Definition

The structure tensor at a pixel $(x, y)$ is the $2 \times 2$ symmetric positive-semidefinite matrix

M(x, y) = \sum_{(u,v) \in \mathcal{W}} w(u, v)\,\nabla I(x+u, y+v)\,\nabla I(x+u, y+v)^T,

where $\mathcal{W}$ is a local window, $w$ is a weighting function (typically a Gaussian), and $\nabla I = (I_x, I_y)^T$ is the image gradient. Writing out the components:

M = \begin{bmatrix} \sum_\mathcal{W} w\,I_x^2 & \sum_\mathcal{W} w\,I_x I_y \\ \sum_\mathcal{W} w\,I_x I_y & \sum_\mathcal{W} w\,I_y^2 \end{bmatrix}.

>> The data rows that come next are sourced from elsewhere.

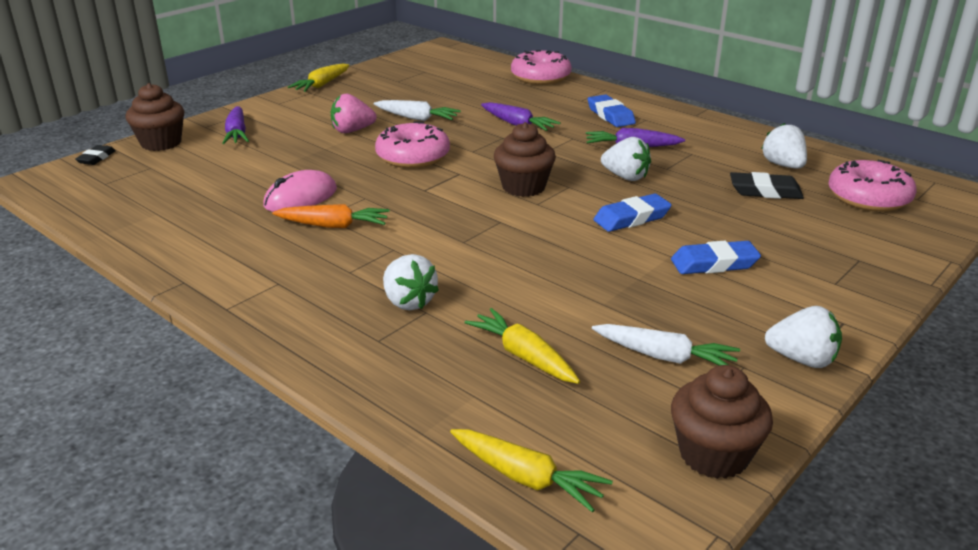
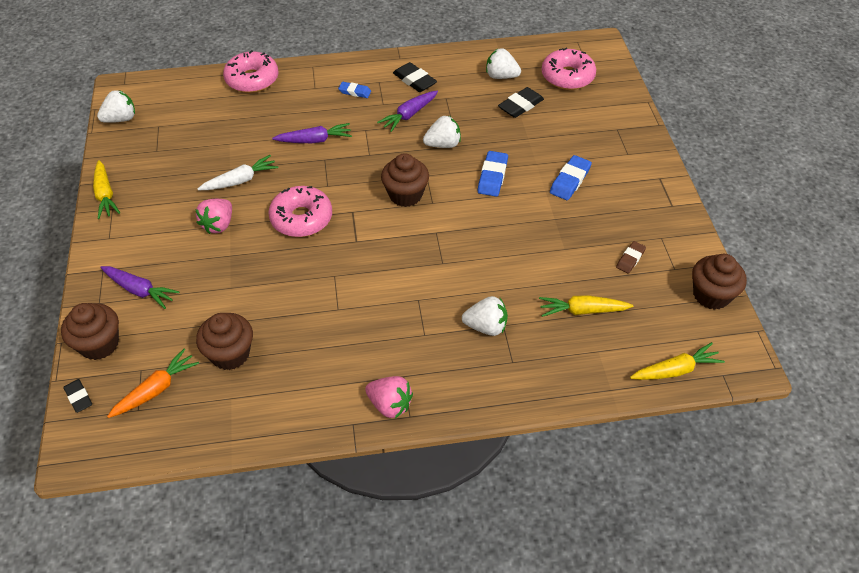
camera: 50 degrees left, 20 degrees up
pink mouse [263,170,337,212] -> none
orange carrot [272,204,390,228] -> orange carrot moved to [107,349,199,418]
blue eraser [587,94,636,127] -> blue eraser [338,82,371,98], size x0.64
white carrot [592,324,740,366] -> brown eraser [616,241,646,273]
white strawberry [765,306,842,368] -> white strawberry moved to [97,90,135,123]
none -> brown cupcake [196,313,253,370]
none -> pink strawberry [365,376,413,418]
none -> black eraser [393,62,437,92]

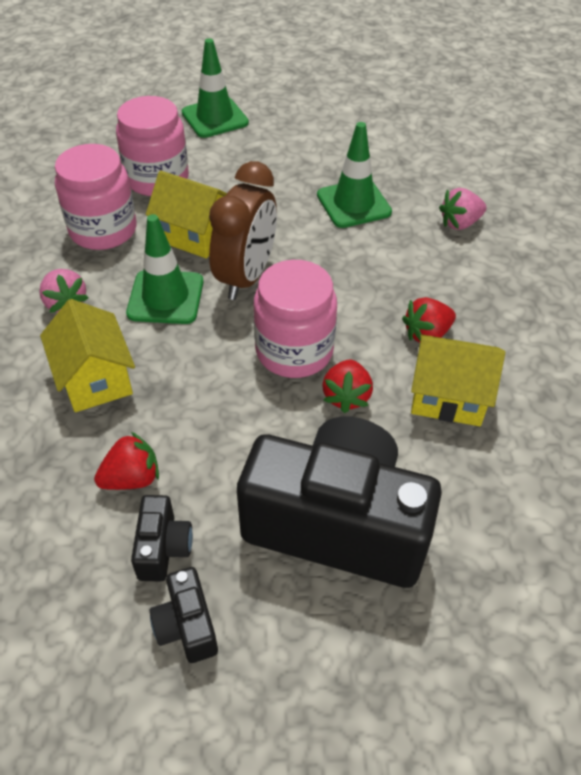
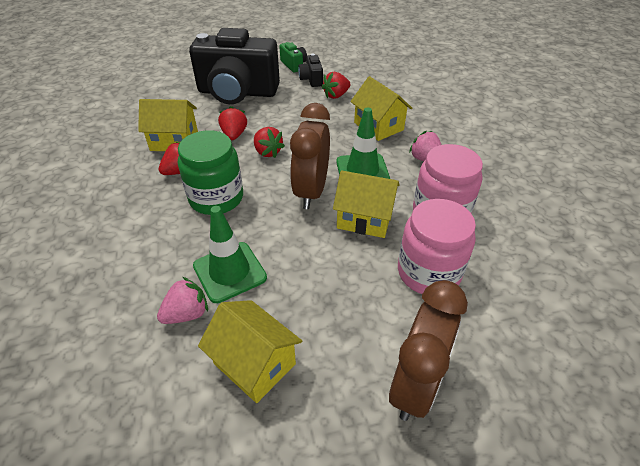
camera: 170 degrees right, 5 degrees down
black camera [150,567,218,663] -> green camera [279,42,307,73]
green traffic cone [182,38,249,138] -> brown clock [389,280,468,421]
pink jar [254,260,337,378] -> red strawberry [254,127,285,158]
pink strawberry [439,188,486,230] -> pink strawberry moved to [157,277,208,324]
none -> green jar [178,130,243,215]
none -> yellow house [198,300,302,403]

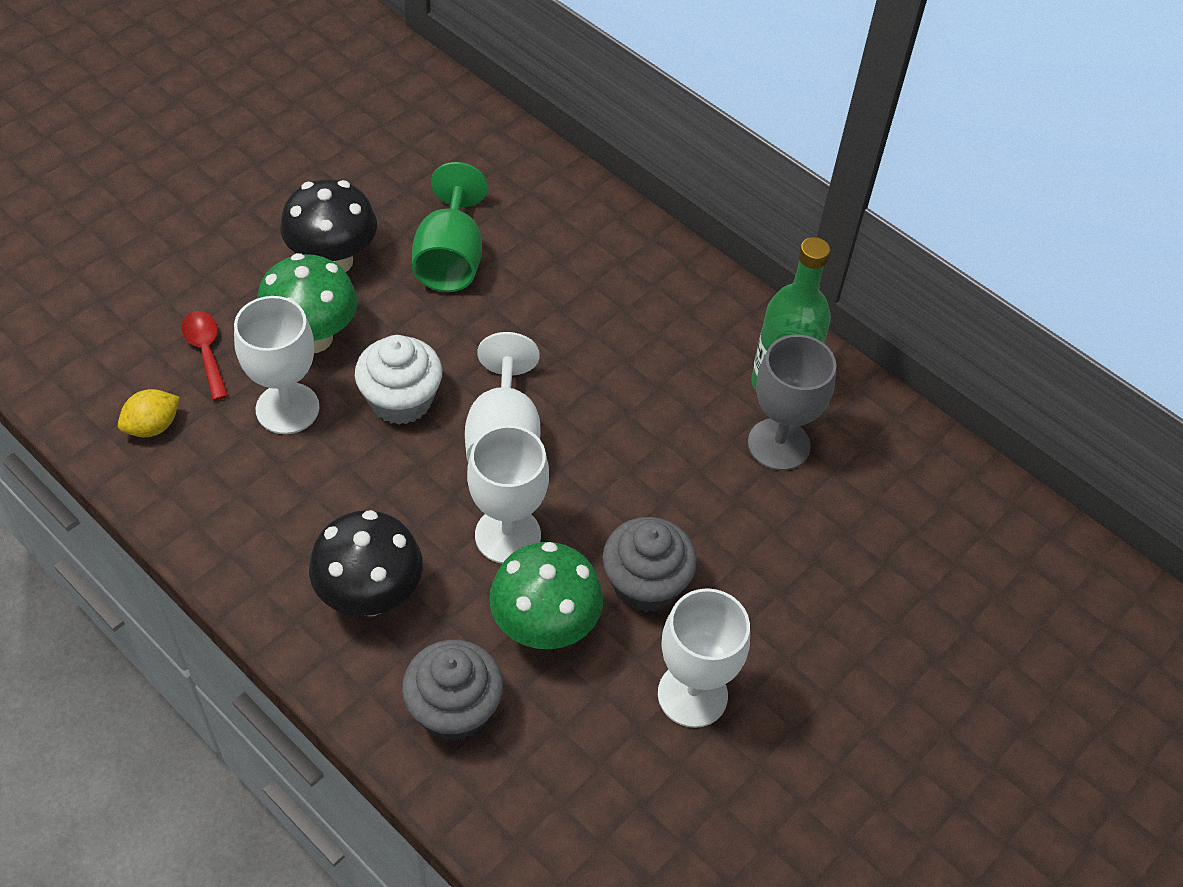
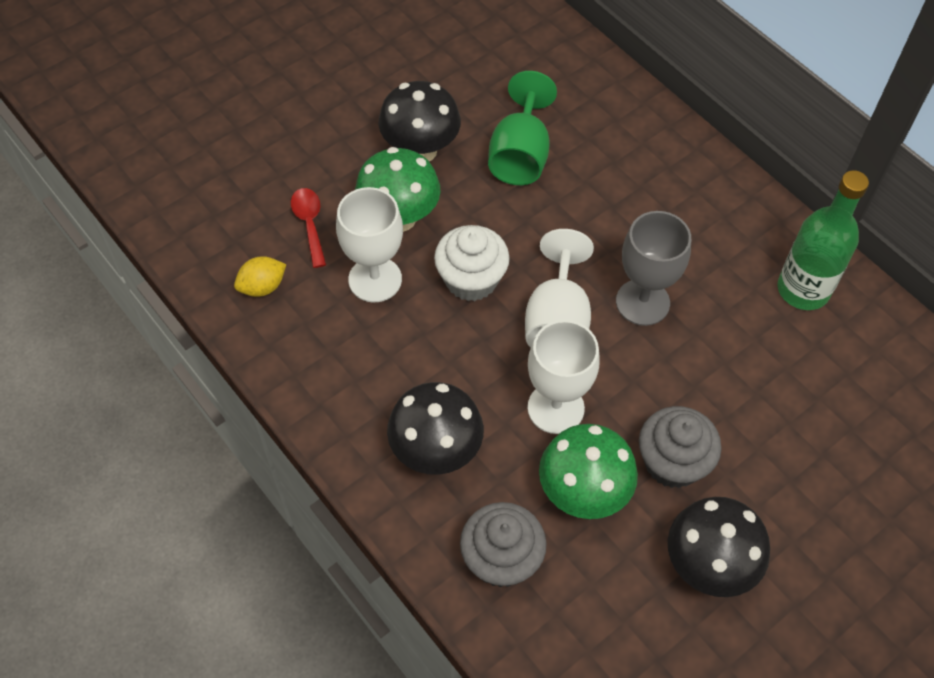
camera: 10 degrees right, 5 degrees up
white goblet [658,588,750,728] -> black mushroom [668,497,770,597]
grey goblet [748,335,836,471] -> grey goblet moved to [616,211,691,326]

The structure tensor is the second-moment matrix of the gradient distribution in the window. Its eigenvalues and eigenvectors encode the dominant gradient orientations and their strengths: the eigenvectors give the directions of maximum and minimum gradient energy, and the eigenvalues give the corresponding magnitudes.

Mathematical Description

Eigenvalue classification

Let $\lambda_1 \geq \lambda_2 \geq 0$ be the eigenvalues of $M$ . The gradient distribution in the window is characterized by the ratio $\lambda_2 / \lambda_1$ :

Definition

Structure tensor eigenvalue classification

Classification of local image structure from $(\lambda_1, \lambda_2)$ .

$\lambda_1 \approx \lambda_2 \approx 0$ : flat region — no gradient in any direction.
$\lambda_1 \gg \lambda_2 \approx 0$ : edge — strong gradient in one direction only.
$\lambda_1 \approx \lambda_2 \gg 0$ : corner — strong gradient in two independent directions.

Corner response functions

Three cornerness measures are derived from the eigenvalues of $M$ :

Definition

Harris response

Avoids explicit eigenvalue computation by expressing the determinant and trace in terms of $M$ 's entries.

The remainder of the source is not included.